Receptionist: ” You had your chance to speak with him when you had your appointment, but you chose to leave. You have been very rude. You can find yourself a new family doctor. Goodbye.”

New Mothers Express Confusion, As Doctors Follow The Same Old Tired Formula

, , , | Healthy | November 6, 2018

(I give birth to my son, and through some great support from my local breastfeeding support group, I’m able to successfully breastfeed him without supplementing with formula. When he is eight months old, I visit the paediatrician for a check-up.)

Doctor: “What formula does he have?”

Me: “He is breastfed.”

Doctor: “What milk does he have?”

Me: “Breast milk.”

Doctor: *sighing irritably* “WHAT FORMULA DOES HE HAVE?”

Me: *confused* “He doesn’t drink formula; he is breastfed.”

Doctor: “Okay, okay.
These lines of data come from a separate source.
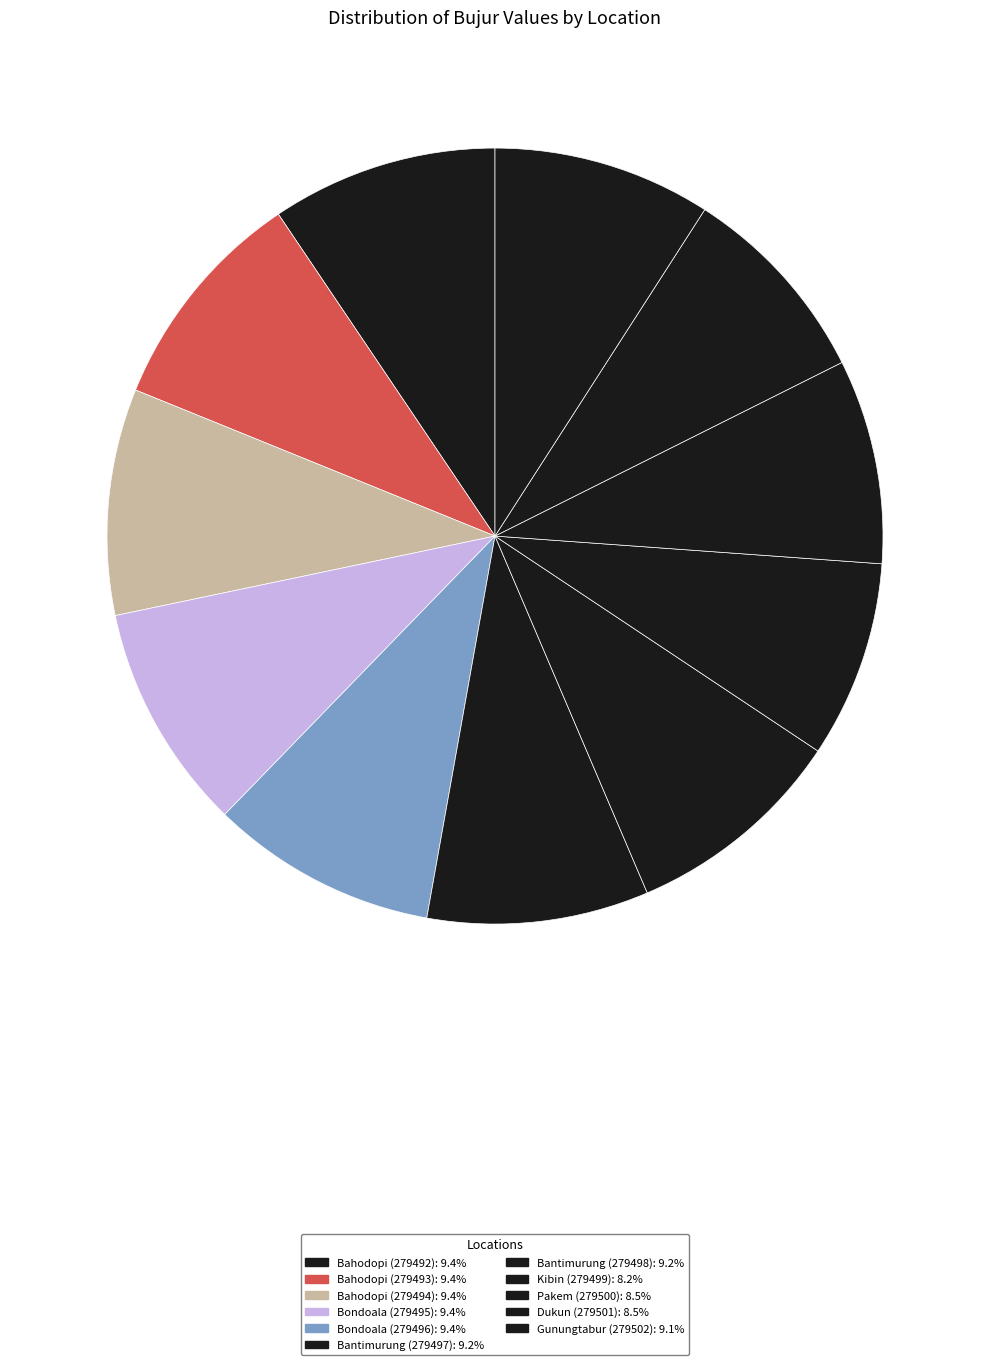

To the nearest percent, what portion does Kibin (279499) represent?

8%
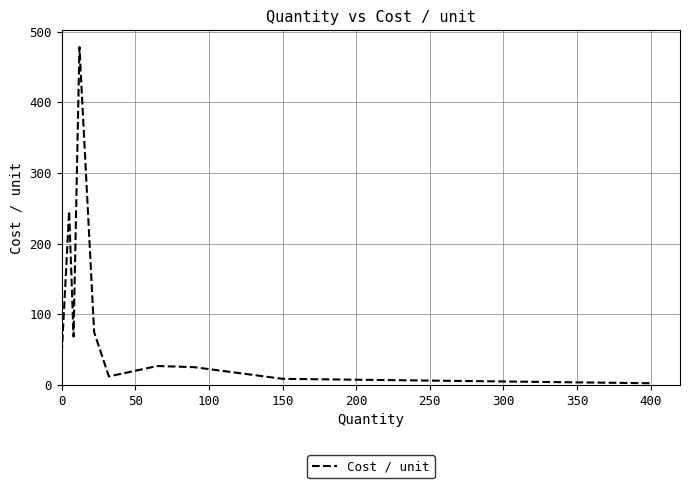

Count the number of categories in the chart.

10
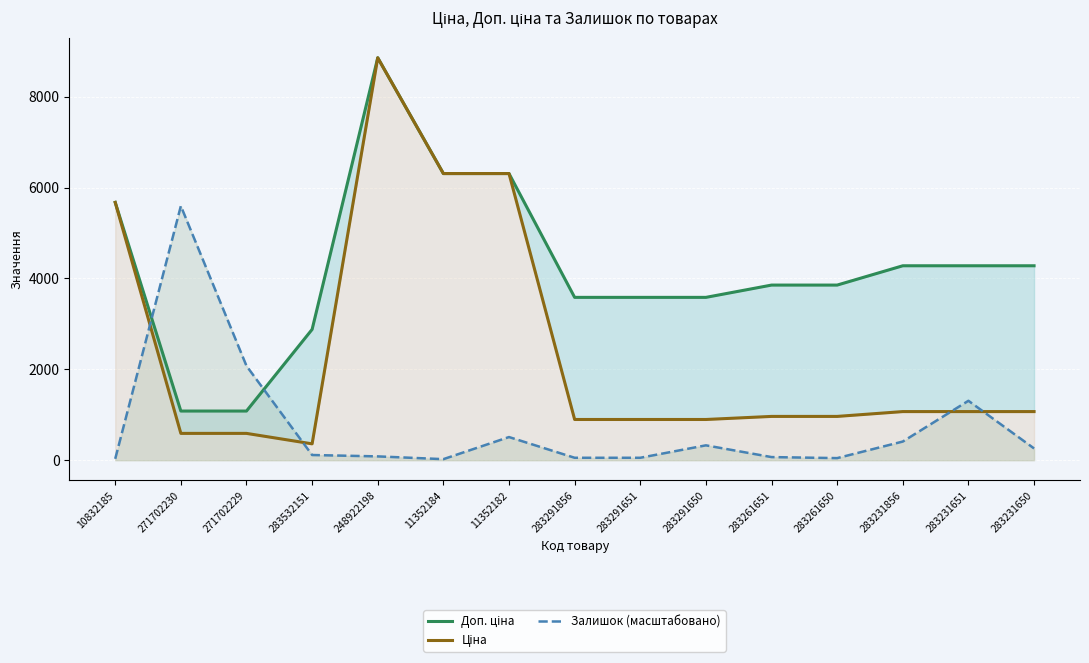

At which label does Залишок (масштабовано) reach its peak?

271702230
What follow-on milk does he have?”

Me: “He doesn’t; he drinks breast-milk.”

Doctor: *glares at me as if I’m being difficult* “What… yogurt-y drinks does he have?”

Me: “HE… IS… EXCLUSIVELY… BREASTFED!”

(The doctor slammed the notes shut with irritation, and then blinked at me when he realised my son had been feeding this whole time!)

Suffering From A Secretarial Disease

, , , , | Right | November 3, 2018

(I’m the stupid one in this story. I’m having a difficult day at work, I’m tired, and my arm is hurting. I call the doctor’s office to schedule an appointment. After a few minutes on hold, where my brain apparently takes a hike, this conversation takes place.)

Secretary: “This is [Medical Clinic]. How may I help you?”

Me: “Yeah, this is [My name]. I… erm… You need my social security number, don’t you?”

Secretary: “That would help, yes.”

(I give my social security number.)

Secretary: “Okay, [My Name], how can we help you?”

Me: “Well, my elbow has been hurting a while. I think it’s minor, but it just won’t go away.”

Secretary: “Okay, how long has this been going on?”

Me: “One or two weeks. But I think before that, I hit my elbow, and it was sore to the touch for ages.”

Secretary: “Well, we—”

Me: “It seems to have the full range of motion, but…” *the secretary tries to cut in, but I keep rambling* “…I lose nearly all my strength when trying to lift something away from my body with my arm straight.”

Secretary: *finally gets a word in* “I’m sorry, but the first available time we have is in two weeks, on [date].”

Me: “Two weeks? There’s an epidemic going down?”

Secretary: *not laughing* “It is really busy right now.”

Me: “Oh… Right… Let me just check my calendar. Right, that’s doable… Wait… You said two weeks… That’s… I’ve got time off from work by then, so I am free all day.”

Secretary: “We… uhh… We still only have that single appointment time, nothing earlier in the day.”

Me: “Oh… Right, right. I… uh… I’ll take it.”

Secretary: “See you then.” *hangs up*

Me: “Did… I just try to have the secretary diagnose my arm over the phone?”